Been copy trading for a few months now and still torn on this.
Some traders I follow are solid but their drawdowns make me nervous. Adding my own stops feels like I’m second-guessing their strategy, but trusting completely has burned me before.
I copy traders who match my risk tolerance but set a 20% account-level stop. If my total balance drops 20% from its peak, I stop all copying and figure out what went wrong.
This way I don’t mess with individual trades but protect myself from total disasters. Had one trader go rogue and start revenge trading after a bad week. My stop saved me from losing everything.
I also track each trader separately. If someone consistently sucks or starts acting weird, I drop them even if my overall account looks fine.
It’s about finding that sweet spot - give strategies room to work without getting wiped out by someone having a meltdown.
Learned this the hard way copying a trader with great returns who’d let losing trades run forever.
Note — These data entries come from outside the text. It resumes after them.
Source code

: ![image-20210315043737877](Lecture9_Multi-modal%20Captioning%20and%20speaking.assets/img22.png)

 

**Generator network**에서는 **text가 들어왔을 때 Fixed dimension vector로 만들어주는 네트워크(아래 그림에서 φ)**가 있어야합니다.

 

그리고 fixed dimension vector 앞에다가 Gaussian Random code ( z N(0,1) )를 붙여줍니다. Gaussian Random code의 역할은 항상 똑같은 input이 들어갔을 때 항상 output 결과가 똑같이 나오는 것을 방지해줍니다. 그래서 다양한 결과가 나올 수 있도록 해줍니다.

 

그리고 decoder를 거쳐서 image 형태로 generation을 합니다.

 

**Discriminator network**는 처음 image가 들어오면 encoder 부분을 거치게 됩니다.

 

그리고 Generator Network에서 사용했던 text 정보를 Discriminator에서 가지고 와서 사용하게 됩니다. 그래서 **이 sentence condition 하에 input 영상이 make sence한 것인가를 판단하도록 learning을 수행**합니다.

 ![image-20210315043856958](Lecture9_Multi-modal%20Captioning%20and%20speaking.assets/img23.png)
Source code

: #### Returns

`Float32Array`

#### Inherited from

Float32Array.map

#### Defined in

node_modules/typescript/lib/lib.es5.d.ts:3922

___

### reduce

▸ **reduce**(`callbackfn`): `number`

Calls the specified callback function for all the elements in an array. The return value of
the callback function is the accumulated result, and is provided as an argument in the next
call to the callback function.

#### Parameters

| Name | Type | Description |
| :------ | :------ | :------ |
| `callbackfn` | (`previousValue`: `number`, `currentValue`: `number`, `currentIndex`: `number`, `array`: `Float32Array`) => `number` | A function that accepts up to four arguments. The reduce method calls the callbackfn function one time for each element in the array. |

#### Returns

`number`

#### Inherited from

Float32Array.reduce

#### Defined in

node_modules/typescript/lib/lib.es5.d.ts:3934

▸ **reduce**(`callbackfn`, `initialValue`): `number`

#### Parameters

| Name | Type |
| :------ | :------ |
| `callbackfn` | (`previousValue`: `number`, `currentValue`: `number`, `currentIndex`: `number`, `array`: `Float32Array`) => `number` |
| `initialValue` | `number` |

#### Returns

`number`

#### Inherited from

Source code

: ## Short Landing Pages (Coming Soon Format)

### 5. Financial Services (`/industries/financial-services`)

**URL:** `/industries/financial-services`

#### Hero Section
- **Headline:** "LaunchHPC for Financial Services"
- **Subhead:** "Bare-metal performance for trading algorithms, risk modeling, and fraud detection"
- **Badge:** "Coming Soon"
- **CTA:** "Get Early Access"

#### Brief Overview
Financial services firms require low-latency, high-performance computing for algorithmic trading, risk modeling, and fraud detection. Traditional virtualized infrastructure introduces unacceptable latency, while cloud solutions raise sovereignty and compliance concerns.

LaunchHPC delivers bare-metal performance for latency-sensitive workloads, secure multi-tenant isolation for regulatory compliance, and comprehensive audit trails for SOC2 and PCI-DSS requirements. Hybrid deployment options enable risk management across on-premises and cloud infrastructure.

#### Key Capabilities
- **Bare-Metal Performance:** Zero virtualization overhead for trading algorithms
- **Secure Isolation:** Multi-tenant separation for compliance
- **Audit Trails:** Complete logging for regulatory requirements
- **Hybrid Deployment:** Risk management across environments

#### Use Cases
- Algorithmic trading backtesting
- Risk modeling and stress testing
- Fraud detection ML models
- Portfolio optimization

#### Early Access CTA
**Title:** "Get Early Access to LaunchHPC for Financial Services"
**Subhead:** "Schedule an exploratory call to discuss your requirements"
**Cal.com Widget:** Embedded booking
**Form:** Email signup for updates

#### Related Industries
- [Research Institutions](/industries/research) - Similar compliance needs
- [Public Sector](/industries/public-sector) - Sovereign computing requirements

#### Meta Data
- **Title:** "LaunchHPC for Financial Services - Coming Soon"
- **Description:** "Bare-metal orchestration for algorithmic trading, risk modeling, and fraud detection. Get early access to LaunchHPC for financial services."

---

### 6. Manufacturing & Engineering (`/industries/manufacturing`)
Lost 40% when he finally hit a bad streak.
Now I set my own max drawdown limit - usually 15% from peak. Let the trader handle trades, but if my account drops too much, I pause copying till they recover.
Find traders whose risk style matches yours. If you can’t handle 30% drawdowns, don’t copy someone who regularly pulls those numbers, even if they’re profitable long-term.
Some platforms let you set copy ratios. I copy at 50% sometimes so their 20% drawdown only hits me for 10%. Less profit but way better sleep.
You remain responsible for risk management in copy trading. Limit losses to 2-3% per trade at most. Monitor the trader’s recent performance. Good traders may dip 5-10% but bounce back quickly. Poor ones risk losing months of gains. Avoid using stop losses; instead, rely on position sizing where possible. If a trader is too aggressive, consider copying only smaller amounts. A trader risking 10% per trade feels safer if you copy at 30%.